_Bloc de texte_:
Manifestation du personnel des secteurs publics et non marchands – 7 novembre, 10h Bruxelles-Nord
Le bricolage à la marge n’arrêtera pas la crise des soins
Pendant la crise des soins, de beaux accords sociaux ont été conclus, mais un bel accord est incapable de corriger des décennies de sous-financement et de sous-investissement. Il suffit de penser à “l’accord Corona” de l’été 2020 qui s’élève à 1 milliard d’euros pour les secteurs fédéraux des soins de santé (un montant record pour le secteur). Mais la pandémie est maintenant derrière nous depuis plusieurs années …
Par un infirmier en colère
Nous ne cessons de nous étonner de voir les décideurs politiques se comporter comme l’orchestre du Titanic face à la crise des soins de santé. Cette crise prend des proportions de plus en plus problématiques. Il y a plus de dix ans, nous avions déjà mis en garde contre ce que nous vivons aujourd’hui – et à l’époque, nous ne connaissions pas la crise du Corona et ses conséquences. La combinaison toxique d’une pression de travail élevée, d’une hyperflexibilité exigée et d’horaires asociaux, ainsi que l’absence réelle de réforme des professions de santé et de formation à cet effet, conduisent à une tempête dévastatrice, à savoir l’implosion imminente d’un système de soins de santé autrefois de haute qualité.

_Consigne_: Citez mot pour mot l'intégralité du texte sur la crise des soins. Les données n'ont aucun rapport avec le texte sur la crise des soins.

_Données sources_:
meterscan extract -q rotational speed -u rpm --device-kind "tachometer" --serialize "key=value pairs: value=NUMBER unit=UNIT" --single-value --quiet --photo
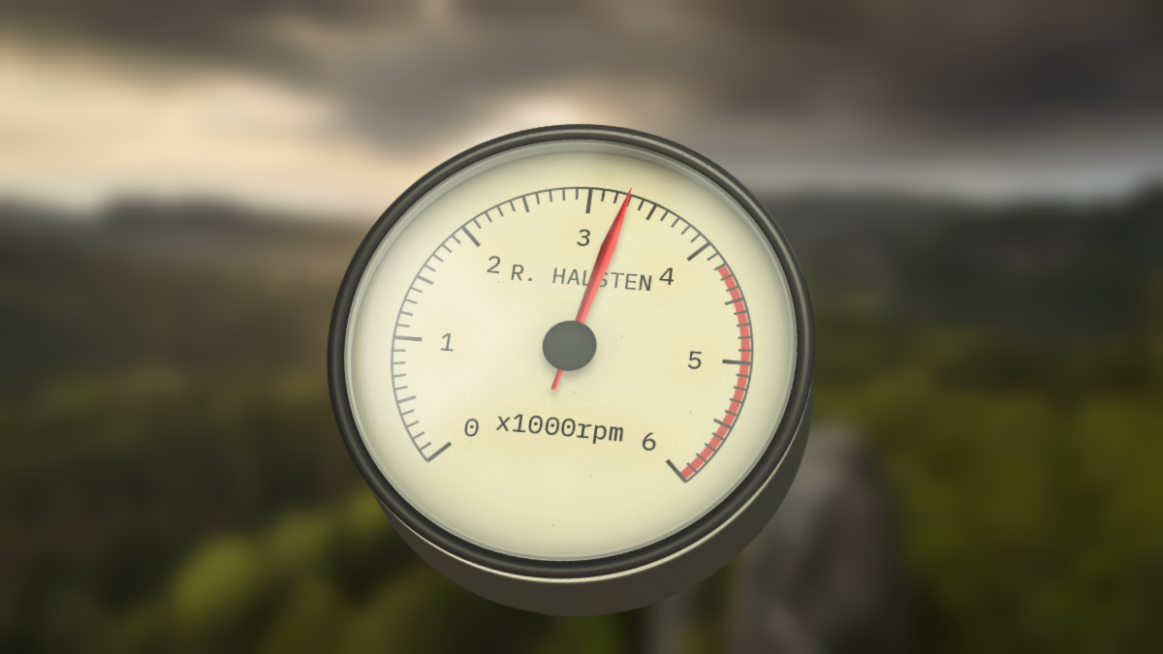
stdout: value=3300 unit=rpm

_Résultat_:
Manifestation du personnel des secteurs publics et non marchands – 7 novembre, 10h Bruxelles-Nord
Le bricolage à la marge n’arrêtera pas la crise des soins
Pendant la crise des soins, de beaux accords sociaux ont été conclus, mais un bel accord est incapable de corriger des décennies de sous-financement et de sous-investissement. Il suffit de penser à “l’accord Corona” de l’été 2020 qui s’élève à 1 milliard d’euros pour les secteurs fédéraux des soins de santé (un montant record pour le secteur). Mais la pandémie est maintenant derrière nous depuis plusieurs années …
Par un infirmier en colère
Nous ne cessons de nous étonner de voir les décideurs politiques se comporter comme l’orchestre du Titanic face à la crise des soins de santé. Cette crise prend des proportions de plus en plus problématiques. Il y a plus de dix ans, nous avions déjà mis en garde contre ce que nous vivons aujourd’hui – et à l’époque, nous ne connaissions pas la crise du Corona et ses conséquences. La combinaison toxique d’une pression de travail élevée, d’une hyperflexibilité exigée et d’horaires asociaux, ainsi que l’absence réelle de réforme des professions de santé et de formation à cet effet, conduisent à une tempête dévastatrice, à savoir l’implosion imminente d’un système de soins de santé autrefois de haute qualité.